■ The task: Give back an exact copy of the lines in the records below, from the line that has "Gaitscan Assessment" through the line that has "Get Approved Now", and nothing besides.

*** Begin section ***

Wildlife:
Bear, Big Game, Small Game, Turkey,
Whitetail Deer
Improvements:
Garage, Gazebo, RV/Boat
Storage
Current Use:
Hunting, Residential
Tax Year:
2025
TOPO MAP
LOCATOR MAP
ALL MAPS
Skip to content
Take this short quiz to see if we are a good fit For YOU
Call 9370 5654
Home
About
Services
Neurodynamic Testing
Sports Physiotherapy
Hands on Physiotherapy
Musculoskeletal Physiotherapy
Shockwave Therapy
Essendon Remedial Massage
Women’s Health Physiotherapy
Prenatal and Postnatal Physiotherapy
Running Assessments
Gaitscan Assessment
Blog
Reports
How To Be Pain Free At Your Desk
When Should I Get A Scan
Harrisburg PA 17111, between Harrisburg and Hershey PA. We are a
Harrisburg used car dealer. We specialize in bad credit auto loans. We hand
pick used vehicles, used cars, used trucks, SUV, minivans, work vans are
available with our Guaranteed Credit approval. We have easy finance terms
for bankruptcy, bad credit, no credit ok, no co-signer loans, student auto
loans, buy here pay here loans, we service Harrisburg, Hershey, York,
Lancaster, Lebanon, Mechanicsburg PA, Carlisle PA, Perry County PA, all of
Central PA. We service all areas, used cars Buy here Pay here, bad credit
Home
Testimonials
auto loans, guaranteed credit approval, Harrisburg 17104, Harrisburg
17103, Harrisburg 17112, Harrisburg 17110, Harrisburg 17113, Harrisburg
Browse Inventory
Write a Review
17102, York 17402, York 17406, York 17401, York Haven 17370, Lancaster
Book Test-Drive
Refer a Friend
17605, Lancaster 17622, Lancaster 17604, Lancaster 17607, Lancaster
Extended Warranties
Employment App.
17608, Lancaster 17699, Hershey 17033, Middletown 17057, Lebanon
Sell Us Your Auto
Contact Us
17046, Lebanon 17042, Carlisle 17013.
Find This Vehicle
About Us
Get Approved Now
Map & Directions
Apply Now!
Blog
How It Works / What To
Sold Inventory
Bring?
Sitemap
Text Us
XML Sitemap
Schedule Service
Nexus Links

*** End section ***

■ Response to this task:
Gaitscan Assessment
Blog
Reports
How To Be Pain Free At Your Desk
When Should I Get A Scan
Harrisburg PA 17111, between Harrisburg and Hershey PA. We are a
Harrisburg used car dealer. We specialize in bad credit auto loans. We hand
pick used vehicles, used cars, used trucks, SUV, minivans, work vans are
available with our Guaranteed Credit approval. We have easy finance terms
for bankruptcy, bad credit, no credit ok, no co-signer loans, student auto
loans, buy here pay here loans, we service Harrisburg, Hershey, York,
Lancaster, Lebanon, Mechanicsburg PA, Carlisle PA, Perry County PA, all of
Central PA. We service all areas, used cars Buy here Pay here, bad credit
Home
Testimonials
auto loans, guaranteed credit approval, Harrisburg 17104, Harrisburg
17103, Harrisburg 17112, Harrisburg 17110, Harrisburg 17113, Harrisburg
Browse Inventory
Write a Review
17102, York 17402, York 17406, York 17401, York Haven 17370, Lancaster
Book Test-Drive
Refer a Friend
17605, Lancaster 17622, Lancaster 17604, Lancaster 17607, Lancaster
Extended Warranties
Employment App.
17608, Lancaster 17699, Hershey 17033, Middletown 17057, Lebanon
Sell Us Your Auto
Contact Us
17046, Lebanon 17042, Carlisle 17013.
Find This Vehicle
About Us
Get Approved Now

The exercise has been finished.